- Work request:
Of the material below, only the lines from the line containing "modeller, Comments1 och" down to the line containing "#### Gjorde du" belong in the answer, written out exactly.
BEGIN
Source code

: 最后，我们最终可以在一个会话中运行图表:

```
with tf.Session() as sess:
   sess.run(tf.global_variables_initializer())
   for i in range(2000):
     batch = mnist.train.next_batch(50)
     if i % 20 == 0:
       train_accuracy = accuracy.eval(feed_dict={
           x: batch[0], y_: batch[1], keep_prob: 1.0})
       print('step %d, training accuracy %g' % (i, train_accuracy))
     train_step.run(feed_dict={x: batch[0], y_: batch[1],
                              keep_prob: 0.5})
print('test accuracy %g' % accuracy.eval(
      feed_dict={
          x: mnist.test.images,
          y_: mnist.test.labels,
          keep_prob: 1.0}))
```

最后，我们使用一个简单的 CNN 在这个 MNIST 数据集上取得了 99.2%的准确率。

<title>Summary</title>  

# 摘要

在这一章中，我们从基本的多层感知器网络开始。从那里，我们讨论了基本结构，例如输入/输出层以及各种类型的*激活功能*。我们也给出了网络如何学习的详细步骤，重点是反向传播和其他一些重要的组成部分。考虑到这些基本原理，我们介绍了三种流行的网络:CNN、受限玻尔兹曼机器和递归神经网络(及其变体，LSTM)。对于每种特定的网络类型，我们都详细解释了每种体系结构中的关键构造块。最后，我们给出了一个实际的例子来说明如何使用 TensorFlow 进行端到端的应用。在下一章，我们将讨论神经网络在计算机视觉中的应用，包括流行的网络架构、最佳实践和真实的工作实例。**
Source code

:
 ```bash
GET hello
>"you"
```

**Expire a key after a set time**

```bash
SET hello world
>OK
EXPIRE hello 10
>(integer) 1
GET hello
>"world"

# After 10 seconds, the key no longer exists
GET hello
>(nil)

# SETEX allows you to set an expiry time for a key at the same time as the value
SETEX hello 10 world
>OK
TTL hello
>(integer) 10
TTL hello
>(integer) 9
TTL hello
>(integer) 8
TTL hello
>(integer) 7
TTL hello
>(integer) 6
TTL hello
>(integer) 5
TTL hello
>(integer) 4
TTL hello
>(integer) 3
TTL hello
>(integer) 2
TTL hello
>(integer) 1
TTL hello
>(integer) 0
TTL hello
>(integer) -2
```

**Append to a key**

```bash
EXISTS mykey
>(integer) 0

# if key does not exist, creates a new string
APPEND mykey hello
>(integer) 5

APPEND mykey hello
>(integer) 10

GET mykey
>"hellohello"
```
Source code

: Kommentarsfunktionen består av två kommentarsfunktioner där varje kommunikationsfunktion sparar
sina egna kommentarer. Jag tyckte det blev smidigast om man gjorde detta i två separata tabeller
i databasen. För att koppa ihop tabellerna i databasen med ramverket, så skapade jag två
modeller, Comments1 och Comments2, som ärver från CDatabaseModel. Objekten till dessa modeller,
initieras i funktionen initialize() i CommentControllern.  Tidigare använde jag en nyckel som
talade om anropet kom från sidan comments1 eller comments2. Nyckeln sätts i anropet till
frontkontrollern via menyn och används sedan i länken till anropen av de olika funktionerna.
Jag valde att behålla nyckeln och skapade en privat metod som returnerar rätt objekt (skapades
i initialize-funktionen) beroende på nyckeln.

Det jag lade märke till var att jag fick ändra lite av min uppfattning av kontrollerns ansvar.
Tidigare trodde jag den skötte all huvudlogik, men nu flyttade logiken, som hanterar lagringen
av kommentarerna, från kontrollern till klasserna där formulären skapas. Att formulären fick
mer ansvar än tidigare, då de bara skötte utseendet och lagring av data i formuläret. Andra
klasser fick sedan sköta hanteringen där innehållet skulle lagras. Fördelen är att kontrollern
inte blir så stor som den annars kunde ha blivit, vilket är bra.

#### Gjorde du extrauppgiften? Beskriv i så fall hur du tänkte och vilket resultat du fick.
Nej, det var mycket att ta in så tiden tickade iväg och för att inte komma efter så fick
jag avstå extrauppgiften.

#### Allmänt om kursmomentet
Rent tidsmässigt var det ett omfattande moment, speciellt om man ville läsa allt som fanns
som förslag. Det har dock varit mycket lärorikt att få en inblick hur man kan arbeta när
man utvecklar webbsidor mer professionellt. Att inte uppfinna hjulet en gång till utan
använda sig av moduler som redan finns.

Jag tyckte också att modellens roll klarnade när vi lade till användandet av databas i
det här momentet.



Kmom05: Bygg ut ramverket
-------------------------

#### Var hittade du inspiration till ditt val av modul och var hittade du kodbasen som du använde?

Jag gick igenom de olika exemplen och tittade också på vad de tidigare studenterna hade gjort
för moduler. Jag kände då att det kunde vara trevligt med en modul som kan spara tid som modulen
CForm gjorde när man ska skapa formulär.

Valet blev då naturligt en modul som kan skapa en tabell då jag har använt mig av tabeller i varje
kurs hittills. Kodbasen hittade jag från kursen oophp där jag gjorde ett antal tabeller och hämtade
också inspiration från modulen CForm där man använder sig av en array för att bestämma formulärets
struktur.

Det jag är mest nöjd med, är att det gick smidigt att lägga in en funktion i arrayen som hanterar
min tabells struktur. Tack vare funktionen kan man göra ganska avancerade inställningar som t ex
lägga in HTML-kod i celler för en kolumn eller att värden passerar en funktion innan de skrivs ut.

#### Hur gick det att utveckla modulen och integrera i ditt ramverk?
END
- Answer below:
modeller, Comments1 och Comments2, som ärver från CDatabaseModel. Objekten till dessa modeller,
initieras i funktionen initialize() i CommentControllern.  Tidigare använde jag en nyckel som
talade om anropet kom från sidan comments1 eller comments2. Nyckeln sätts i anropet till
frontkontrollern via menyn och används sedan i länken till anropen av de olika funktionerna.
Jag valde att behålla nyckeln och skapade en privat metod som returnerar rätt objekt (skapades
i initialize-funktionen) beroende på nyckeln.

Det jag lade märke till var att jag fick ändra lite av min uppfattning av kontrollerns ansvar.
Tidigare trodde jag den skötte all huvudlogik, men nu flyttade logiken, som hanterar lagringen
av kommentarerna, från kontrollern till klasserna där formulären skapas. Att formulären fick
mer ansvar än tidigare, då de bara skötte utseendet och lagring av data i formuläret. Andra
klasser fick sedan sköta hanteringen där innehållet skulle lagras. Fördelen är att kontrollern
inte blir så stor som den annars kunde ha blivit, vilket är bra.

#### Gjorde du extrauppgiften? Beskriv i så fall hur du tänkte och vilket resultat du fick.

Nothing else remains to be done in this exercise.